Three brothers stole this blasting machine and dynamite from the Oregon City Construction Company and used it to perpetrate the robbery of a mail train on October 11, 1923. The detonator is made of 5/8-inch thick wood joined with mortice and tenon and flathead screws. It has a plunger, a leather strap handle, and two butterfly connections. The metal advertising plate on top of the device provides instructions for use. The detonator includes an identification sticker on its side noting that it is from "E. I. du Pont de Nemours & Company."; The company was founded by Eleuthere Irenee du Pont de Nemours, who arrived in the U.S. from France in 1800. The company started with an abandoned cotton mill near Wilmington, Delaware that DuPont turned into a gunpowder factory.
The brothers were twins Roy and Ray DeAutremont and their younger brother Hugh. Hoping to steal a rumored $40,000 in gold aboard the train the trio stopped and tried to rob Southern Pacific train #13 just outside a tunnel near Siskiyou, Oregon. The inexperienced trio used too much dynamite, destroying the safe and train car. The gold was just a rumor, and nothing was left to steal after the explosion. The blast killed mail clerk Elvyn Dougherty. The brothers also shot and killed the train's brakeman, engineer and fireman during the bungled attempt.
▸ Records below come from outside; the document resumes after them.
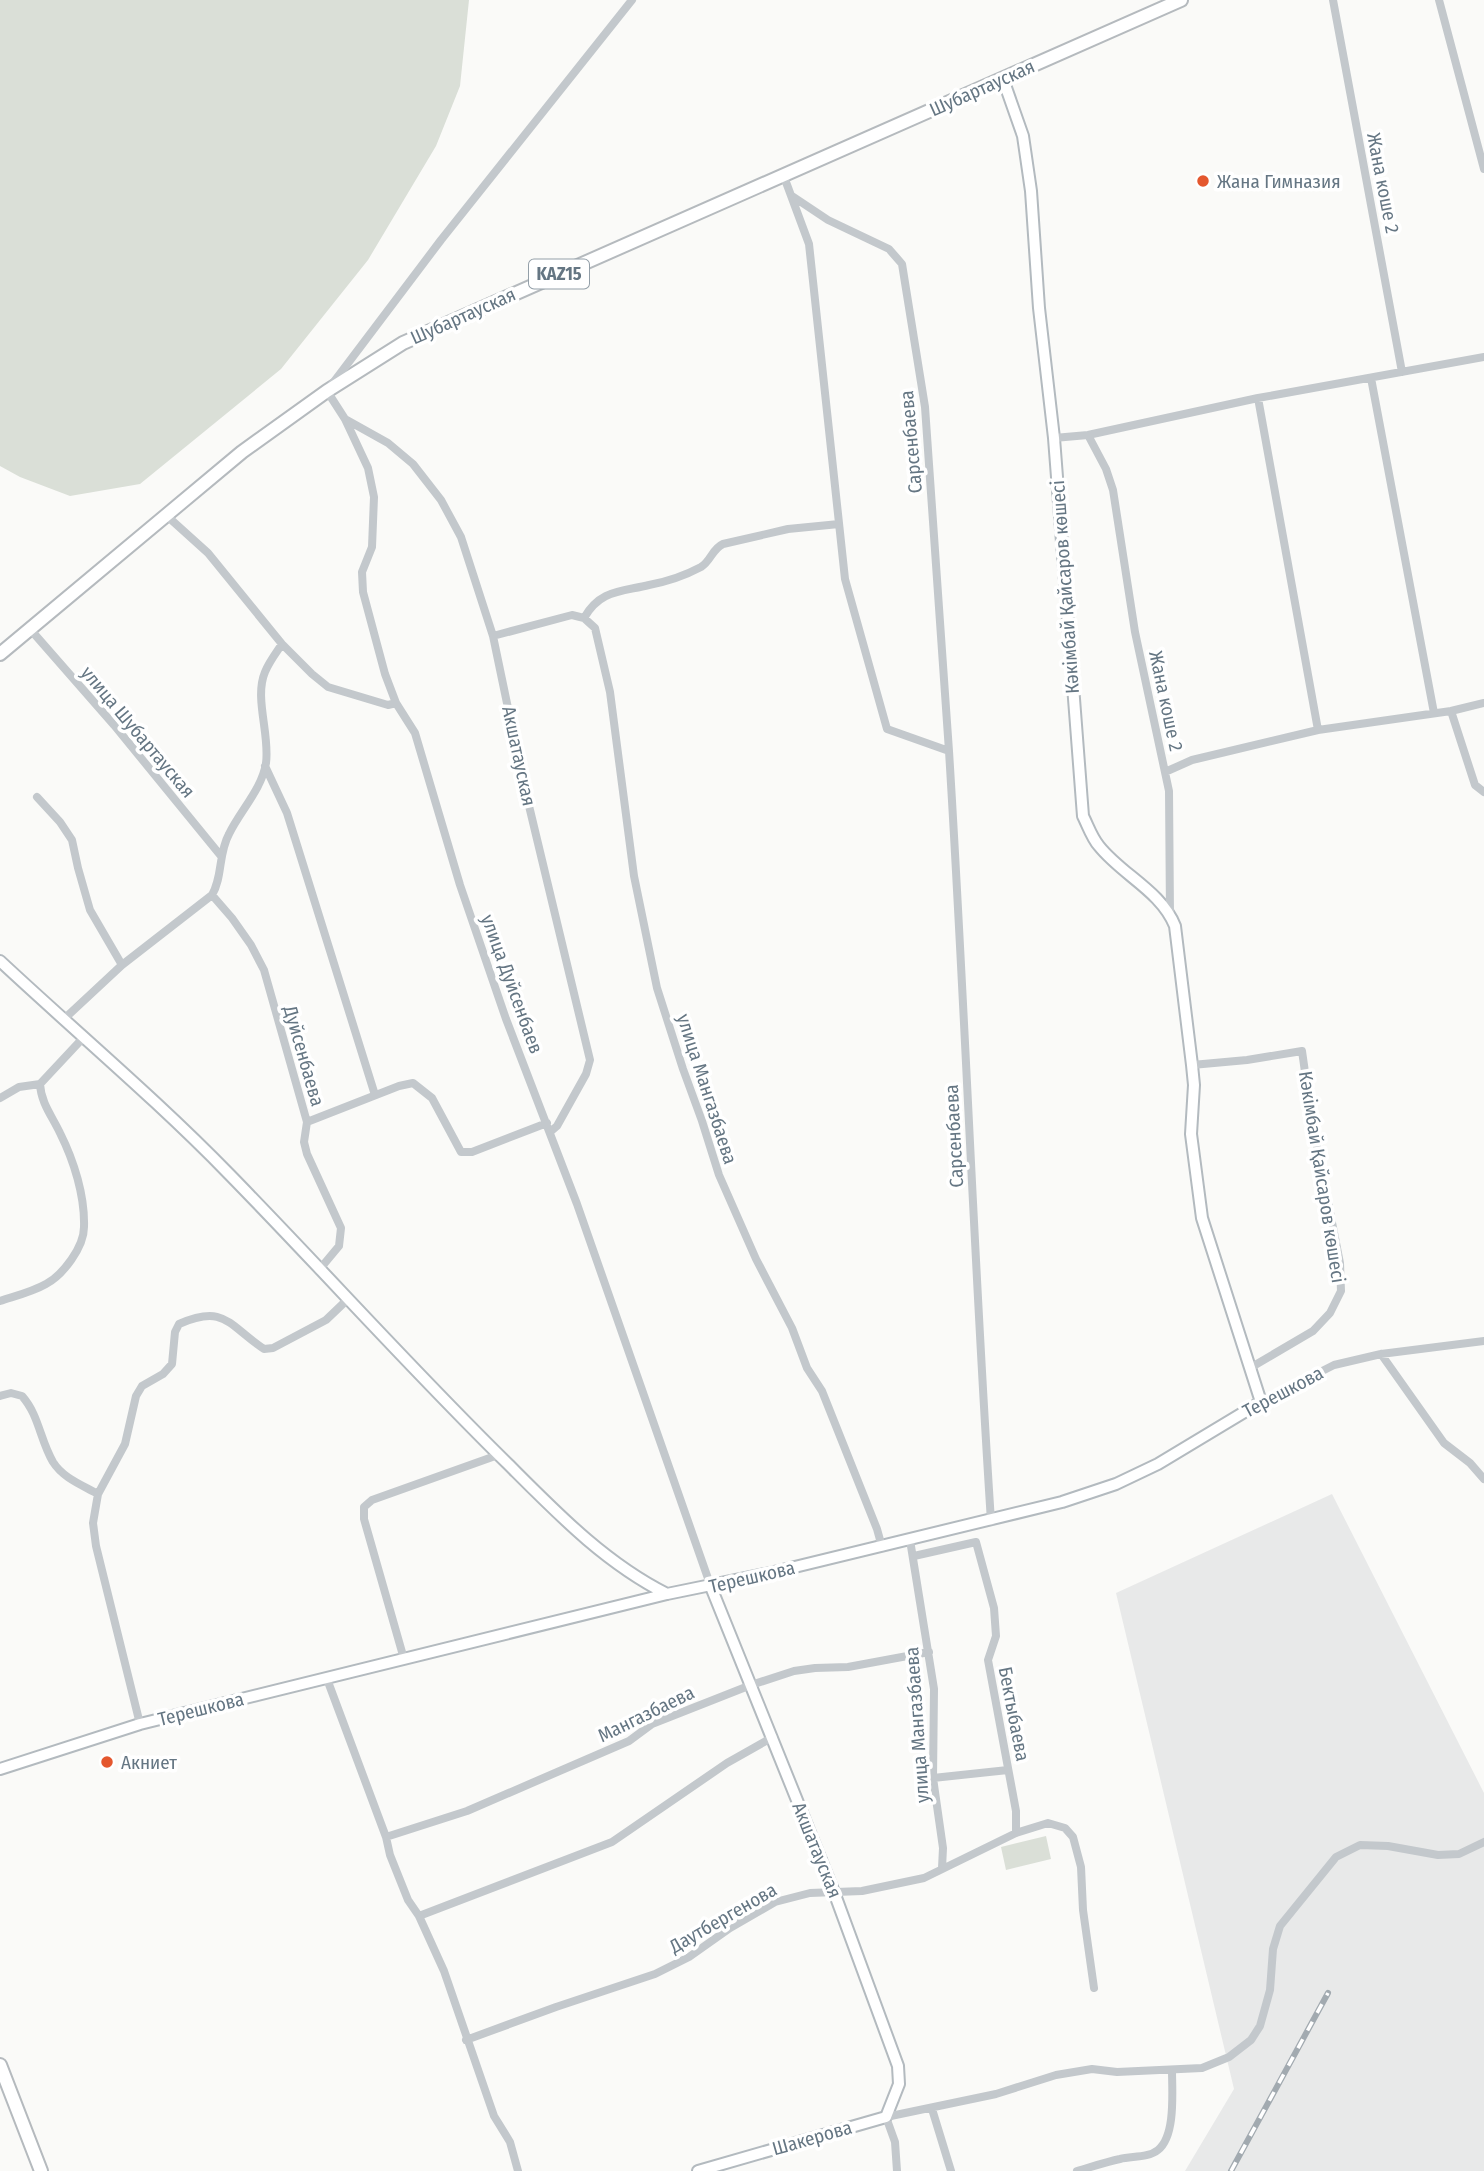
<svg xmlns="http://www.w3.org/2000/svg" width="1484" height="2171" font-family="'Fira Sans Condensed',sans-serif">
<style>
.built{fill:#e8e9e9}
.green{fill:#dadfd7}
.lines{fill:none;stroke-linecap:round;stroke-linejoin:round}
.secondary-casing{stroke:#b3babf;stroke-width:14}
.primary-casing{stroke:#b5babe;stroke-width:16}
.street{stroke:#c3c8cc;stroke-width:8}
.secondary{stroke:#fff;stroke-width:10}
.primary{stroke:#fff;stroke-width:12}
.rail-casing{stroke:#a2aab0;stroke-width:6}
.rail{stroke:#fff;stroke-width:3.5;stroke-dasharray:10;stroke-linecap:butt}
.poi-dot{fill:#e4572e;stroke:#fff;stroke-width:2.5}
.labels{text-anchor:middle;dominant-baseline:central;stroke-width:7;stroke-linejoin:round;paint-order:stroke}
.shield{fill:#fff;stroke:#939fa8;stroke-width:2}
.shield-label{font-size:18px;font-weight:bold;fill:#657683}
.street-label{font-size:19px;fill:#657683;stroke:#fff}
.poi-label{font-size:19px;fill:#657683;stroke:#fff;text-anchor:start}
</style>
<rect width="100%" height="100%" fill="#fafaf8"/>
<path class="built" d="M 1332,1494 L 1484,1793 L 1484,2171 L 1185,2171 L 1234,2089 L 1116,1593 Z"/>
<path class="green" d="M 0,0 L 469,0 L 460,86 L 436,146 L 368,260 L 281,369 L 140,484 L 70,496 L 20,477 L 0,466 Z
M 1046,1836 L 1051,1859 L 1006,1870 L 1001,1847 Z"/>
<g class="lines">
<defs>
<path id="secondary" d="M 0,961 C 76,1032 156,1099 229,1174 C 323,1270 412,1370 508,1464 C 557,1513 605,1563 667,1594
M 0,1769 L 140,1724 L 667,1594 L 770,1573 L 1062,1502 L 1116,1484 L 1158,1464 L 1261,1402 L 1202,1218 L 1191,1134 L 1194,1085 L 1192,1065 L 1175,926 C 1161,891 1122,875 1099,846 C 1092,838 1088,826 1083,816 L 1054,438 L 1039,308 L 1031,191 L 1023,136 L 1003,79
M 698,2171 L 886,2117 L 899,2084 L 898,2066 L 834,1892 L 711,1587"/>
<path id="primary" d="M 0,654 L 242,452 L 327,391 L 403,343 L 1181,0
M 0,2065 L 41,2171"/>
</defs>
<use href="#secondary" class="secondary-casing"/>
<use href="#primary" class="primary-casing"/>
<path class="street" d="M 632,0 L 441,240 L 327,391 L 345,419 L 368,468 L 374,497 L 372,547 L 362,572 L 363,592 L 385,674 L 396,703 L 415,733 L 460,885 L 506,1019 L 577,1204 L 711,1587
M 1333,0 L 1402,372
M 1439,0 L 1484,169
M 783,174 L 809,244 L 845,579 L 887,729 L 949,751 C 965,1007 974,1264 991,1521
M 792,196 L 828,220 L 889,249 L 902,264 L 925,407 L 949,751
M 1371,378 L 1434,713
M 1258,398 L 1318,730
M 345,419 L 388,443 L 413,464 L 441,500 L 461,537 L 493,636 L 524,785 L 590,1060 L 586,1074 L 557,1126 L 550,1132
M 1088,435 L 1106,469 L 1113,490 L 1135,632 L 1169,791 L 1170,915
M 1054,438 L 1088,435 L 1258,398 L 1484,357
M 167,516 L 208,553 L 282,644 L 312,674 L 328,687 L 388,705 L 396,703
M 584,618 L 595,628 L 610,692 L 634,876 L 657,988 L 683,1069 L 702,1121 L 719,1175 L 756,1259 L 792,1328 L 807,1368 L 822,1391 L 877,1529 L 882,1547
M 30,629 L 114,725 L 221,856
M 493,636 L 572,615 L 584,618 C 600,590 620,592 649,585 C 665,582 686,575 701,567 C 711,561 712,549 723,544 L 788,529 L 839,524
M 1451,711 L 1475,785 L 1484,792
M 265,766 L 287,813 L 375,1095
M 1165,772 L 1192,760 L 1318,730 L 1451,711 L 1484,703
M 37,797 L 60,822 L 72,840 L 78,868 L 90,910 L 122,965
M 212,895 L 232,918 L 251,945 L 264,970 L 307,1122 L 304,1142 L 307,1154 L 341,1228 L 339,1246 L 319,1270
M 63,1020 L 122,965 L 212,895 C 223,876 218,854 229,834 C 240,811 262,789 266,763 C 270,734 254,698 265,672 C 269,662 276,653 282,644
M 1192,1065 L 1247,1060 L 1302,1051 L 1312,1121 L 1340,1263 L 1341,1291 L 1330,1313 L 1313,1331 L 1250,1368
M 0,1098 L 19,1087 L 40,1084
M 307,1122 L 399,1086 L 413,1083 L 432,1098 L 461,1152 L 472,1152 L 547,1123
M 0,1301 C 15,1296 32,1292 46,1284 C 63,1275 84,1247 84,1227 C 85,1196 74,1161 60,1133 C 52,1116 41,1103 40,1084 L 83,1038
M 1381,1354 L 1444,1443 L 1470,1463 L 1484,1479
M 0,1396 L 11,1393 L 22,1396 C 39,1415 40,1440 53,1462 C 63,1478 82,1485 98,1494
M 1261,1402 L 1334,1365 L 1381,1354 L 1484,1341
M 910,1540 L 934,1689 L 933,1778 L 943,1848 L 942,1868
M 914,1556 L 976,1542 L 994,1608 L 996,1636 L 988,1660 L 1016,1811 L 1016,1833
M 404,1659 L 364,1519 L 364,1507 L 372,1500 L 498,1455
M 327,1679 L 386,1837 L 390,1855 L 408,1900 L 419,1916 L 444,1971 L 494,2116 L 510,2142 L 518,2171
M 140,1724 L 96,1546 L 93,1523 L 98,1494 L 125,1444 L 136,1396 L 142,1386 L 163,1374 L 172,1364 L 175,1332 L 179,1324 C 225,1304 228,1325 264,1349 L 273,1348 L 326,1320 L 348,1299
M 933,1778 L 1008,1770
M 386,1837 L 467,1811 L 629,1741 L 652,1724 L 751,1685 L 794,1671 L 815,1668 L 848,1667 L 929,1652
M 419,1916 L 612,1842 L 727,1763 L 773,1737
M 466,2040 L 556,2007 L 655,1974 L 689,1957 L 730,1928 L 775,1902 L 810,1893 L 862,1891 L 924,1878 L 1016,1833 L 1048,1823 L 1065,1828 L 1073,1837 L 1081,1867 L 1083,1910 L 1094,1988
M 932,2109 L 951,2171
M 897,2171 L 895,2142 L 886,2117 L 996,2094 L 1056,2075 L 1092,2069 L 1117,2072 L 1202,2068 L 1229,2057 L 1251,2040 L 1260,2026 L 1270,1990 L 1273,1949 L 1280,1926 L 1336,1857 L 1360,1845 L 1388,1846 L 1438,1855 L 1459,1854 L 1484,1842
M 1077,2171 C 1091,2167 1106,2162 1120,2159 C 1132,2156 1148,2158 1158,2150 C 1176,2136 1172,2091 1172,2070"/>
<use href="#secondary" class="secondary"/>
<use href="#primary" class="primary"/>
<defs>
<path id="rail" d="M 1231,2171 L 1328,1993"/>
</defs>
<use href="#rail" class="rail-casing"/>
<use href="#rail" class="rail"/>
</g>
<g class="poi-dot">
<circle cx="1203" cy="181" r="7"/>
<circle cx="107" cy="1762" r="7"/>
</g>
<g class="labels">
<rect class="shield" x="529" y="259.5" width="60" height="29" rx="5"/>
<g class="shield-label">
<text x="559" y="274">KAZ15</text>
</g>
<g class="street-label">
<text transform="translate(982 88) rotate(-24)">Шубартауская</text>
<text transform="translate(1383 183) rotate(79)">Жана коше 2</text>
<text transform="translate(463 316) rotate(-24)">Шубартауская</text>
<text transform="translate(911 442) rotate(-95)">Сарсенбаева</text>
<text transform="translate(1065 587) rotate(-94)">Кәкімбай Қайсаров көшесі</text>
<text transform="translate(1166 701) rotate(78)">Жана коше 2</text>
<text transform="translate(138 732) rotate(50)">улица Шубартауская</text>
<text transform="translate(519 756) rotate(78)">Акшатауская</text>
<text transform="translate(512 984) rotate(70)">улица Дуйсенбаев</text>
<text transform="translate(304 1056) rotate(74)">Дуйсенбаева</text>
<text transform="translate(707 1089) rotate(72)">улица Мангазбаева</text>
<text transform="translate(954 1136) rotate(-93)">Сарсенбаева</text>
<text transform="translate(1322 1177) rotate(81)">Кәкімбай Қайсаров көшесі</text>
<text transform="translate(1283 1392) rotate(-28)">Терешкова</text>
<text transform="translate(752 1577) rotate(-13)">Терешкова</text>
<text transform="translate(201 1709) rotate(-14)">Терешкова</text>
<text transform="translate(646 1714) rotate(-26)">Мангазбаева</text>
<text transform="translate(1014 1714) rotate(79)">Бектыбаева</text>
<text transform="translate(917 1725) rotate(-94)">улица Мангазбаева</text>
<text transform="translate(817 1850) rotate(68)">Акшатауская</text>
<text transform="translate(723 1918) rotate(-30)">Даутбергенова</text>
<text transform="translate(812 2138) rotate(-16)">Шакерова</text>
</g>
<g class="poi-label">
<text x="1217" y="181">Жана Гимназия</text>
<text x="121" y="1762">Акниет</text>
</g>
</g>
</svg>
The reward posted for the three brothers was set at $15,900. They were eventually brought to justice after an extensive manhunt was rewarded in February 1927 with the arrest of Hugh DeAutremont who had joined the army. Hugh’s arrest revived media interest in the story and Ray and Roy were recognized and apprehended in Steubenville, Ohio, a few months later. All three were convicted and sentenced to life imprisonment. Hugh died in 1958, Roy died in 1983, and Ray died in 1984.